Dear Book Lovers, Welcome! I am delighted that you have found The Through the Looking Glass blog. For over twenty years I have reviewed children's literature titles for my online journal, which came out six times a year. Every book I reviewed for that publication can be found on the Through the Looking Glass website (the link is below). I am now focusing on writing reviews and articles, and finding interesting book related news, for this blog. Many of the titles that I will be sharing with you will appeal to adults as well as children. I firmly believe that some of the best writing in the world can be found on the pages of books that were written for young people. I invite you adults to explore these books for yourselves; they will, I am sure, delight and surprise you. I hope what you will find here will make your journey into the world of children's literature more enjoyable. Please visit the Through the Looking Glass Facebook page as well for even more bookish posts

Wednesday, March 3, 2010

The new Listen-Along Storybook Program from Sterling, and a book giveway

Recently the folks at Sterling sent me an email to tell me about a new program that they are launching. It is called Listen-Along Storybook and I think it is a wonderful idea. Sterling has created delightful audio recordings of some of their books for children to enjoy, and the recordings are free! This is what Sterling has to say about their new program:

LISTEN-ALONG STORYBOOK, a website and iTunes podcast, lets consumers download audiobooks of select Sterling picture books. It will delight children and bring backlist titles back into the spotlight. LISTEN-ALONG STORYBOOK rolls out with eight of our most popular titles. Every book in the program willl have a sticker directing readers to the website, www.listenalongstorybook.com, where they can get the free downloads or listen to them as streaming audio.

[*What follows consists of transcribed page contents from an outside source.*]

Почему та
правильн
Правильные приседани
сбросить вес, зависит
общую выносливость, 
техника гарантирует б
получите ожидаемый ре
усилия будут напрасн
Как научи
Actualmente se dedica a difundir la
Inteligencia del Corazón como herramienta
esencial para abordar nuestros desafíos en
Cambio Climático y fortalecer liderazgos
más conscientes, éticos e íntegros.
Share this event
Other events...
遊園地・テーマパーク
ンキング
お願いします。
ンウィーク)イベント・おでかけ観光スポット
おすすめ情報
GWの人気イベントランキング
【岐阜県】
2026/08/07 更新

You can sample one of the books, Cesar takes a break, by clicking here. You might also enjoy seeing how this title was turned into an audiobook. Here is a podcast about how the audiobook of Cesar takes a break was recorded. To view the podcast with a full screen double click on it. 

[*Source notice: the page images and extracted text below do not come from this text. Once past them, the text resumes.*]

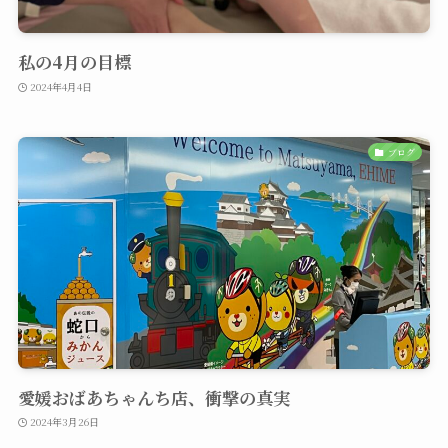
私の4月の目標
2024年4月4日
ブログ
愛媛おばあちゃんち店、衝撃の真実
2024年3月26日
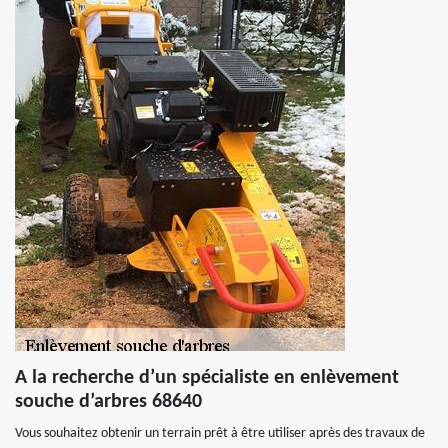
A la recherche d’un spécialiste en enlèvement
souche d’arbres 68640
Vous souhaitez obtenir un terrain prêt à être utiliser après des travaux de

Here is my review of the print version of Cesar takes a break.

Cesar takes a break
Susan Collins Thoms
Illustrated by Roge
Picture Book
Ages 4 to 7
Sterling, 2008, 1402736533
   Cesar is an iguana who was adopted by Ms. Lee and who now lives in a second-grade classroom at Pinebrook Elementary School. Cesar has a very comfortable life, and he thinks the world of his children, who happily tend to his every need. He often wonders “how this class every managed” before he arrived on the scene. With his help class time runs smoothly for everyone, and Cesar is understandably very proud of his abilities.
   Then the most dreadful thing happens! Cesar learns that he is going to be all alone for an entire week. School will be closed for Spring Break and Cesar is going to have to make do with being fed by Mr. Will, the school custodian. For a day or two Cesar mopes around feeling lonely and sorry for himself. Then, being an iguana who does let life get him down, Cesar decides that he too will have a break. He will take advantage of the Spring Break situation to explore the school at his leisure.
   Children will love sharing Cesar’s adventures as he makes friends, eats wonderful meals, explores new places, and discovers that he has even more talents than he thought he did. With a delightful and often very funny story and charming artwork, this is a picture book that children will love to share with others. Iguana fans will find a section at the back of book full of interesting facts about green iguanas. 

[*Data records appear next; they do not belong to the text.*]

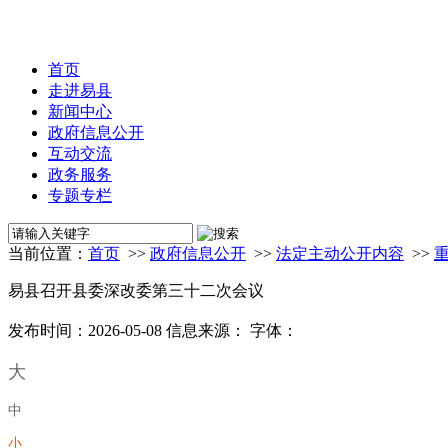
首页
走进易县
新闻中心
政府信息公开
互动交流
政务服务
专题专栏
当前位置：
首页
>>
政府信息公开
>>
法定主动公开内容
>>
易县召开县委深改委第三十二次会议
发布时间：2026-05-08
信息来源：
字体：
大
中
小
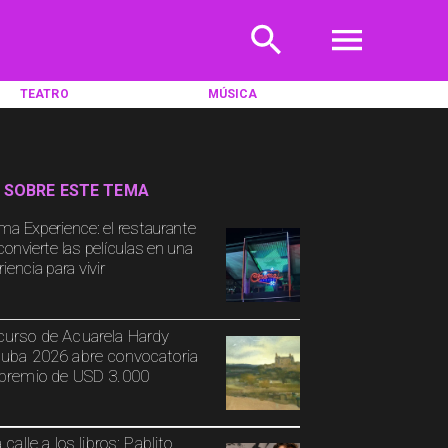
TEATRO
MÚSICA
 SOBRE ESTE TEMA
ma Experience: el restaurante
convierte las películas en una
iencia para vivir
urso de Acuarela Hardy
uba 2026 abre convocatoria
premio de USD 3.000
 calle a los libros: Pablito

Send me an email and I will enter you in a drawing to win all eight of the books that are in the Listen Along Storybook program. Three of you will be lucky winners! These are the books that are included in the giveaway.

Good luck!


Aaron Mead said...

Hmmm. I'm not a big fan of the whole "listen along" idea. Seems like this makes it easier for adults to opt out of reading to their children by letting technology do it for them. While the book gets read to the child, the child misses out on all the important relational benefits that come from snuggling on the couch and reading together. I realize that these products are not meant to replace the real thing, but I worry that in our drive to make things "easier" and "more efficient" via technology, replacement ends up being the result.

Terry Doherty said...

Thanks for the link. I love the idea of having a read-along version. It helps kids connect with the words in their own way, and it allows them to hear a story in different ways.

For parents who are uncomfortable reading aloud - or parents who can't read at all - this is a way to engage kids with books. No one says you can't sit and listen together!

Marya Jansen-Gruber said...

The great thing about products like this is that they often get children who do not like books and reading interested in stories and storytelling. Children who think books are "boring" will discover that there is a world of entertainment out there that they really did not appreciate before.